You can build complex filters such as the following where we select all the groups either have the count of orders greater than 100 or the sum of the order values is between 100000 and 200000:
having : {
_or: [
{_count :{orderNo : {_gt : 100}}},
{
_and : [
{_sum : {orderSumNetDomestic : {_gt : 100000}}},
{_sum : {orderSumNetDomestic : {_lt : 200000}}},
]
}
]
}
Tip
The operators used in having
clauses are the same used for filter expressions (for the filter
argument).

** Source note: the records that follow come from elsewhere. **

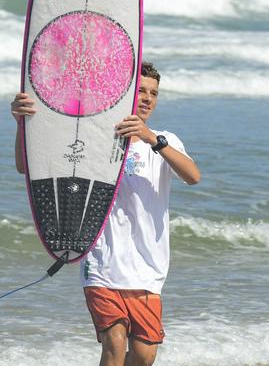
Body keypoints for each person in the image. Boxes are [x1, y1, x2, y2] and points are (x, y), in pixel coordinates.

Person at [12, 61, 200, 366]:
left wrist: (153, 139)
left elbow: (193, 176)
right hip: (101, 262)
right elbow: (26, 165)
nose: (147, 98)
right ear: (123, 92)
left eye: (154, 92)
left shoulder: (165, 141)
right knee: (114, 342)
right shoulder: (91, 139)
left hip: (148, 268)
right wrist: (23, 124)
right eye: (140, 90)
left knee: (144, 355)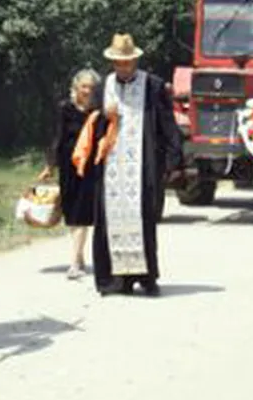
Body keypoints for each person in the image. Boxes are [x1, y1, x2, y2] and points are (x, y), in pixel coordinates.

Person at [77, 33, 182, 297]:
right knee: (109, 220)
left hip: (143, 165)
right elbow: (91, 125)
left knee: (143, 218)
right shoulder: (103, 87)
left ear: (135, 61)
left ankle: (146, 278)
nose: (123, 67)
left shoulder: (153, 86)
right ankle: (114, 280)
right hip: (110, 165)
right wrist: (105, 116)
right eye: (118, 62)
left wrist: (173, 158)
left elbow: (167, 124)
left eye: (127, 62)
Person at [39, 68, 101, 279]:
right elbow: (57, 137)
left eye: (91, 87)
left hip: (91, 168)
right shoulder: (65, 109)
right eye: (84, 86)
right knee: (72, 213)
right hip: (68, 167)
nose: (87, 91)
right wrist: (50, 165)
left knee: (82, 213)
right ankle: (80, 255)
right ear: (76, 87)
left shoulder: (99, 111)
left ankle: (74, 262)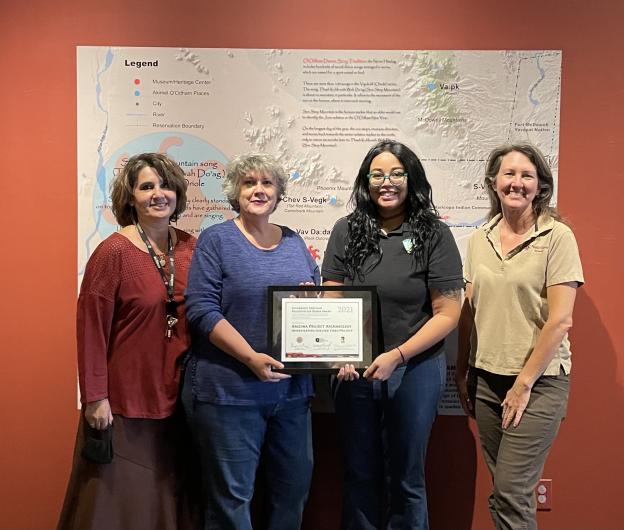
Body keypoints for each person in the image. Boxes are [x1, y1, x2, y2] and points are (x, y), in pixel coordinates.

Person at [322, 140, 463, 529]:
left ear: (411, 178)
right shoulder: (346, 230)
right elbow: (332, 297)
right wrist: (341, 350)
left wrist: (397, 355)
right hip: (354, 371)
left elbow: (448, 313)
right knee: (359, 472)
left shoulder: (434, 233)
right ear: (366, 181)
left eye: (397, 173)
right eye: (378, 174)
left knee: (406, 477)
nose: (387, 182)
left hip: (414, 369)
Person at [57, 153, 197, 529]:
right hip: (123, 403)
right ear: (130, 197)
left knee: (168, 496)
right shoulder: (113, 252)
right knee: (117, 502)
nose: (158, 194)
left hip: (179, 401)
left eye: (165, 185)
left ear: (178, 194)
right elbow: (91, 329)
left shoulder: (191, 249)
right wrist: (95, 398)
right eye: (146, 186)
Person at [182, 153, 319, 530]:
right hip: (230, 394)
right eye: (249, 183)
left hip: (292, 396)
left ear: (278, 194)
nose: (259, 190)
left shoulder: (294, 242)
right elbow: (201, 309)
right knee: (231, 501)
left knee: (292, 494)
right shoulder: (217, 240)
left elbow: (316, 304)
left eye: (267, 183)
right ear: (235, 192)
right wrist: (250, 358)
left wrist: (312, 301)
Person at [455, 142, 584, 530]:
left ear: (540, 185)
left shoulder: (557, 237)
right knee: (507, 492)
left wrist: (523, 384)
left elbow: (560, 320)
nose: (517, 182)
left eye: (527, 175)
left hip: (539, 383)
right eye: (509, 174)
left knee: (510, 492)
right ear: (494, 182)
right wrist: (462, 371)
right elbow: (469, 310)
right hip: (486, 382)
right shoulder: (480, 239)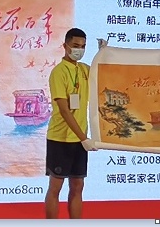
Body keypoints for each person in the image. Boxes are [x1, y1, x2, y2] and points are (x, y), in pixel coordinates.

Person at [44, 28, 96, 219]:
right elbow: (65, 110)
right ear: (65, 46)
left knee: (78, 185)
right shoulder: (58, 72)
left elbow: (106, 74)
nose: (79, 50)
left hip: (80, 139)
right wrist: (84, 138)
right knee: (55, 187)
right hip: (61, 138)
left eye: (83, 46)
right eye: (75, 46)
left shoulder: (84, 70)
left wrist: (104, 53)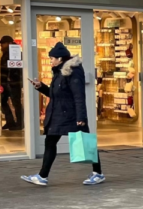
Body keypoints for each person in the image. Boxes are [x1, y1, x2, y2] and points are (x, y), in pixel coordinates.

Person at [21, 43, 105, 186]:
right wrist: (41, 87)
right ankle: (42, 176)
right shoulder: (58, 72)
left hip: (71, 114)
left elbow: (79, 96)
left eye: (52, 58)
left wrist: (81, 118)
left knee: (85, 142)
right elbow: (55, 95)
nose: (50, 61)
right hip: (58, 113)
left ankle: (98, 174)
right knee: (50, 141)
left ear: (60, 58)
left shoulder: (73, 71)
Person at [0, 36, 24, 131]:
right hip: (6, 82)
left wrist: (10, 78)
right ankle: (10, 121)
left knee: (16, 103)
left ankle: (20, 123)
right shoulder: (6, 53)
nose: (1, 45)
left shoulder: (15, 52)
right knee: (3, 101)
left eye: (2, 43)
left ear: (8, 43)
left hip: (13, 82)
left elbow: (14, 68)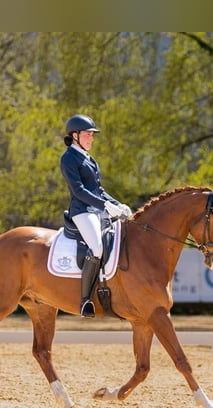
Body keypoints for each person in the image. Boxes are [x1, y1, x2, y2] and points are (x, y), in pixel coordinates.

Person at [60, 113, 132, 317]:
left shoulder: (90, 159)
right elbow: (79, 191)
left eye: (93, 135)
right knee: (97, 247)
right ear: (75, 135)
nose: (92, 138)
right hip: (82, 211)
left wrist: (118, 205)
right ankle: (85, 301)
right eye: (88, 134)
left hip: (97, 210)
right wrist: (106, 206)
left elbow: (98, 190)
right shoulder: (68, 158)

To learn more about these, see Filtering.
Limitations
There are also some limitations when grouping data that you must be aware of:
- You cannot use pagination. The
first
/after
andbefore
/last
arguments do not work. - You cannot group by or filter data from a joined table.
- Sorting does not include the aggregated data.